I finally spotted my assistant rushing down the hallway, leafing through her executive-style folder as she walked, like some television-character rendition of a high-powered businesswoman. As befit the season, she had switched her panty hose from a summer sheer beige to a winter taupe. The taupe looked mauve and middle-aged. No woman has legs that color, so why wear it?

She seemed reluctant to stop.

“Wendy, you haven't seen my face in three weeks. Come talk to me for a second.”

“I'd love to, Nicky, but I'm lunching with Janet.”
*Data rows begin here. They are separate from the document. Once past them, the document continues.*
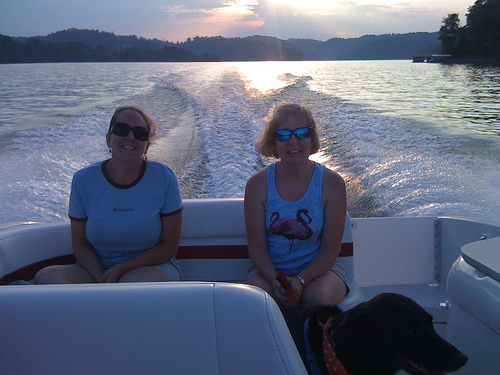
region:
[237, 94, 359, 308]
woman sitting on boat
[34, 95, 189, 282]
woman with sunglasses sitting on boat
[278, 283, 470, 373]
black lab dog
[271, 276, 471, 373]
dog wearing red scarf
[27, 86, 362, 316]
pair of women sitting on a boat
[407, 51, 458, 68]
docks on the shore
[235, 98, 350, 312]
women wearing flamingo shirt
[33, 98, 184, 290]
woman wearing sunglasses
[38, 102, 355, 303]
a pair of women wearing sunglasses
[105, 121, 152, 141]
black sunglasses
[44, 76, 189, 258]
Woman sitting at the back of a boat wearing a light blue shirt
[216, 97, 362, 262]
Woman with blonde hair wearing a light colored tank top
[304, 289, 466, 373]
Black dog looking sideways wearing a red bandanna on it's neck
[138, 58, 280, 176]
Frothy wake left behind in the water as a boat travels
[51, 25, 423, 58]
Bluish silhouette of mountains visible in the distance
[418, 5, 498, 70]
Stand of thick dark green trees on the shore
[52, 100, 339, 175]
Two women wearing sun glasses with the water behind them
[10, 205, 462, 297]
White back of a boat travelling on the water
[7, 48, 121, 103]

Lunching? She sounded like a bridge-playing matron.

“Speaking of which, how's the Campsters thing going? Ron says you're getting along like wildfire with Janet.”

She grew more forthcoming.

“We just thought of one more thing for the entertainment. We thought we'd have a table of potential campers, like we do every year, and before the speeches they could get up and sing a few songs. Something sort of woodsy and patriotic, like ‘This Land Is Your Land.'”

“Is every table sold?”

“And then some. We're going to crowd the banquet room at the Shoreham, but I think the whole effect will be so festive no one will mind the squeeze.”

She rushed off, leaving me with a twinge of foreboding as I tried to imagine how the little campers, some of them already accomplished junior thugs, would react to Wendy, in her Ann Taylor shifts and Pappagallo flats, leading them through “Don't Fence Me In.” But Janet was happy with Wendy, that was the main thing. Face it, Janet was happier with Wendy than she'd ever been with me, and vice versa.

Wendy's efficiency inspired me to sketch out an idea for Betsey's shower invitations during the short flight to Providence. For the front of the invitation, I'd use a ragged-edged square of hot press watercolor
paper glued onto heavy card stock, with a wash of pale green watercolor across it, and, in the center, a heart shape made of tiny, glued-on seashells. We could purchase envelopes with a gold foil lining to match, and a tissue insert to protect the shells and prevent them from falling off and rattling around like lentils. Inside, we could keep it simple, something like “Join us as we gather together to wish Betsey a joyous life of love and laughter.” Something goopy. I knew a stationery store in Winsack that would carry the envelopes and card stock.